The other would have more people voting, under stronger protections, with genuine accountability for those in power. Automatic voter registration. Votes at 16. A fair voting system, so Parliament reflects how people actually voted. A fair information ecosystem, so people can make properly informed democratic decisions. Fair influence structures, so the will of the people cannot be bulldozed out of the way by the wealthy and well-connected. And the whole system built on the value of fair play - so the rules apply to everyone and can be enforced by independent bodies, empowered and resourced to do the job properly.
The first uses the language of democracy to concentrate power. The second uses it to distribute power. Reform’s words would have you believe they are on the side of the former; but their actions show you that they are very much on the side of the latter.
I’m with Jane Addams: The cure for the ills of democracy is indeed more and better democracy, not less and worse.
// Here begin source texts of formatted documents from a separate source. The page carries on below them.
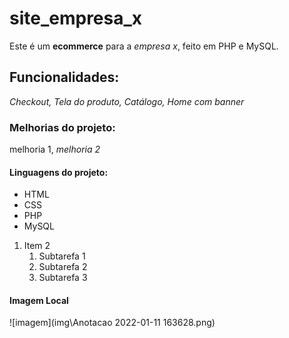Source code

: # site_empresa_x
Este é um **ecommerce** para a *empresa x*, feito em PHP e MySQL.

## Funcionalidades:

_Checkout, Tela do produto, Catálogo, Home com banner_

### Melhorias do projeto:

melhoria 1, _melhoria 2_

#### Linguagens do projeto:

* HTML
* CSS
* PHP
* MySQL

1. Item 2
    1. Subtarefa 1
    2. Subtarefa 2
    3. Subtarefa 3

#### Imagem Local

![imagem](img\Anotacao 2022-01-11 163628.png)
Farage needs to start explaining why he’s not with Adamms too.




Deliberate self serving lies, the actual liars, and their supporters are a serious threat to our democracy and our existence. The spread and development of AI will assist these disgusting self serving liars as it will make their lies harder to recognise. The only solution is to make deliberate self serving lying and support of lies a criminal offence in all aspects of our lives like perjury in a court. The punishments must be large to deter these greedy lying billionaires, who fund and promote the lies. In addition to imprisonment there should be huge fines on the net worth of these individuals, lets say 80% of their net worth for each lie.
It strikes me as odd that the content of this article, which was in the public domain for quite some time now, doesn’t push more people into questioning what is happening. If people accept mendacious creeps as the ones to lead the nation, with the experience of what happened with the NHS and during Brexit, Covid, Post Office and the drinking water fiasco that they caused, one might by now begin to question the common sense of a lot of the people in this country.